A man enters the Tel Aviv Stock Exchange, Jan. 29, 2017. Photo: Reuters / Baz Ratner.
Billionaire investor Bill Ackman and his Israel-born wife Neri Oxman purchased 4.9% of the Tel Aviv Stock Exchange on Wednesday, with an investment of $25 million. The deal comes as the flagship Israeli exchange announced a sale of 18.5% of the exchange to a consortium of foreign and domestic investors.
The shares sold were previously held by three of the major Israeli banks, Hapoalim, First International, and Mizrahi, and according to the exchange will help with liquidity and technology infrastructure.
Ackman’s purchase is an immediate profit for the Jewish hedge fund manager of Pershing Square Capital Management with a net worth of $4.9 billion.
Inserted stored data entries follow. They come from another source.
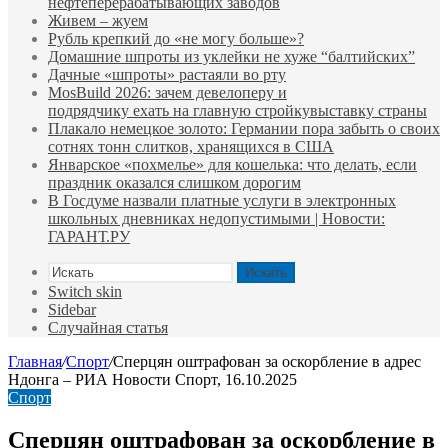
нефтеперерабатывающих заводов
Живем – жуем
Рубль крепкий до «не могу больше»?
Домашние шпроты из уклейки не хуже “балтийских”
Дачные «шпроты» растаяли во рту
MosBuild 2026: зачем девелоперу и
подрядчиĸу ехать на главную стройĸувыставĸу страны
Плакало немецкое золото: Германии пора забыть о своих
сотнях тонн слитков, хранящихся в США
Январское «похмелье» для кошелька: что делать, если
праздник оказался слишком дорогим
В Госдуме назвали платные услуги в электронных
школьных дневниках недопустимыми | Новости:
ГАРАНТ.РУ
Искать
Switch skin
Sidebar
Случайная статья
Главная
/
Спорт
/
Сперцян оштрафован за оскорбление в адрес
Ндонга – РИА Новости Спорт, 16.10.2025
Спорт
Сперцян оштрафован за оскорбление в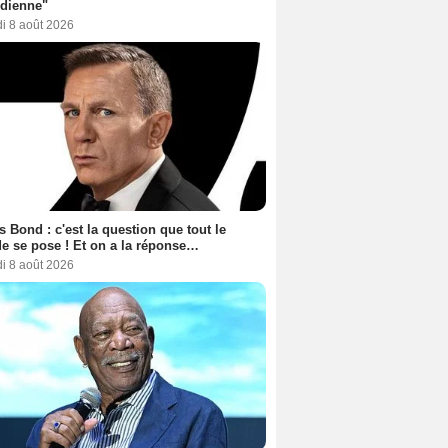
dienne"
i 8 août 2026
 Bond : c'est la question que tout le
 se pose ! Et on a la réponse…
i 8 août 2026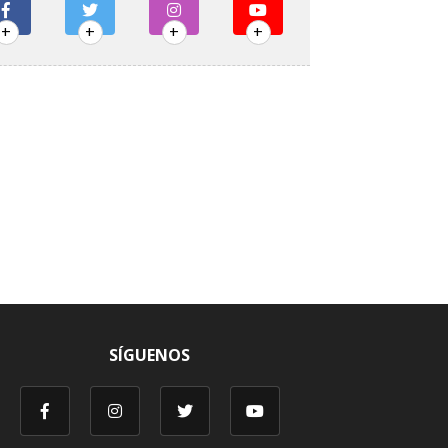
+
+
+
+
SÍGUENOS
Due to an agreement made in 2017 when the exchange first expressed openness to selling some shares to private investors, they agreed to sell at a price of NIS 5.08 per share. However, the current price is four times that – 20.60 NIS – so Ackman and the other investors immediately quadrupled their investment.
Ackman has figured prominently on social media since the war’s outbreak on October 7, when Hamas terrorists raided southern Israel, massacring more than 1,200 Israeli and taking captive over 240 to the Gaza Strip. Since then, he has defended Israel and even led a campaign against his former university Harvard, and their disgraced former president Claudine Gay after she refused to condemn calls for genocide against Jews.
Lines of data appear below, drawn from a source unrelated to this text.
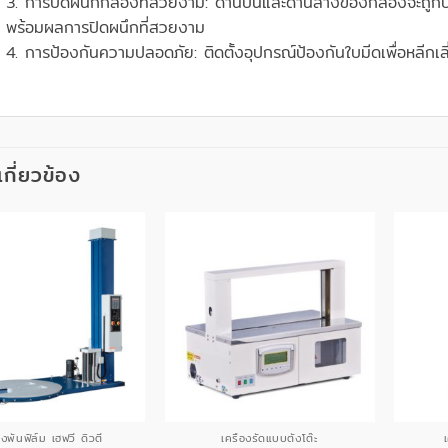
3. การปิดผนึกกล่องที่สวยงาม: ด้านบนและด้านล่างของกล่องจะถูกปิ
พร้อมผลการปิดผนึกที่สวยงาม
4. การป้องกันความปลอดภัย: ติดตั้งอุปกรณ์ป้องกันใบมีดเพื่อหลี
่เกี่ยวข้อง
องพันฟิล์ม เฮฟวี่ ดิวตี้
เครื่องรัดแบบตั้งโต๊ะ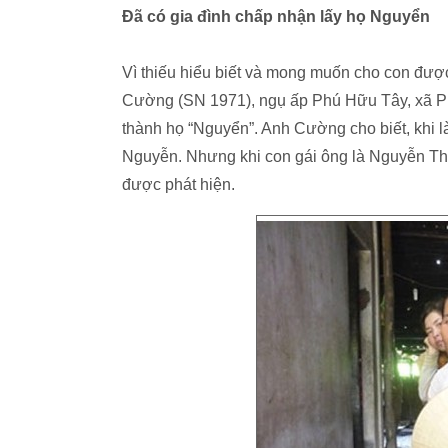
Đã có gia đình chấp nhận lấy họ Nguyển
Vì thiếu hiểu biết và mong muốn cho con được
Cường (SN 1971), ngụ ấp Phú Hữu Tây, xã Phú
thành họ “Nguyển”. Anh Cường cho biết, khi l
Nguyễn. Nhưng khi con gái ông là Nguyễn Thị 
được phát hiện.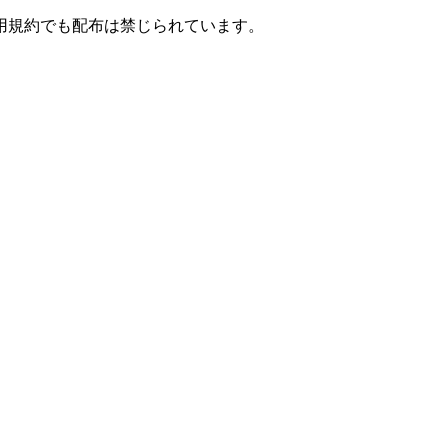
用規約でも配布は禁じられています。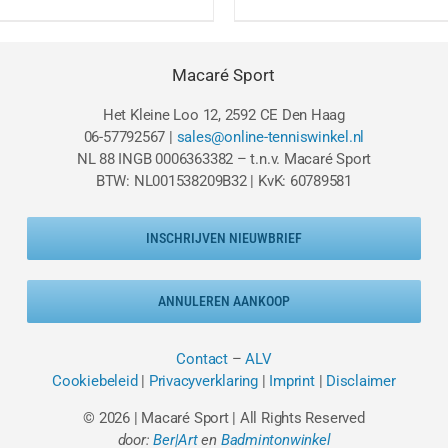
prijs
prijs
prijs
pri
was:
is:
was:
is:
€69.95.
€49.95.
€29.95.
€1
Macaré Sport
Het Kleine Loo 12, 2592 CE Den Haag
06-57792567 |
sales@online-tenniswinkel.nl
NL 88 INGB 0006363382 – t.n.v. Macaré Sport
BTW: NL001538209B32 | KvK: 60789581
INSCHRIJVEN NIEUWBRIEF
ANNULEREN AANKOOP
Contact
–
ALV
Cookiebeleid
|
Privacyverklaring
|
Imprint
|
Disclaimer
© 2026 | Macaré Sport | All Rights Reserved
door:
Ber|Art
en
Badmintonwinkel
His wife is a renowned designer who grew up in Haifa and has a Ph.D. from MIT. The couple married in 2019 and have since been working together on Ackman’s firm’s philanthropic arm, Pershing Square Foundation.
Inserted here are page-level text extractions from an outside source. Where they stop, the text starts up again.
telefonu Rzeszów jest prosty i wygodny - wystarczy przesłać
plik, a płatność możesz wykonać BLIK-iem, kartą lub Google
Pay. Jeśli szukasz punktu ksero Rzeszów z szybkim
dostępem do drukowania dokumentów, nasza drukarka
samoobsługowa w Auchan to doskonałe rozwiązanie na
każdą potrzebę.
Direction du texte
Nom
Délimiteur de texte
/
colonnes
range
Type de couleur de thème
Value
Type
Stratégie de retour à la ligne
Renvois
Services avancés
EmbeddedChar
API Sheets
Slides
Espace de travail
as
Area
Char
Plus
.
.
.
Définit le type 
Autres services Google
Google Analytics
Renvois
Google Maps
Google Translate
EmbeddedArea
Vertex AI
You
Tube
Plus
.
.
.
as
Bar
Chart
The purchase of shares of the Tel Aviv Stock Exchange is Ackman’s first investment in the country since the Israel-Hamas war started on October 7.
The exchange said of the news “The transaction drew robust interest from investors across Israel, the United States, Europe, and Australia, reflecting a strong vote of confidence in both the Tel Aviv Stock Exchange and the Israeli economy at large.”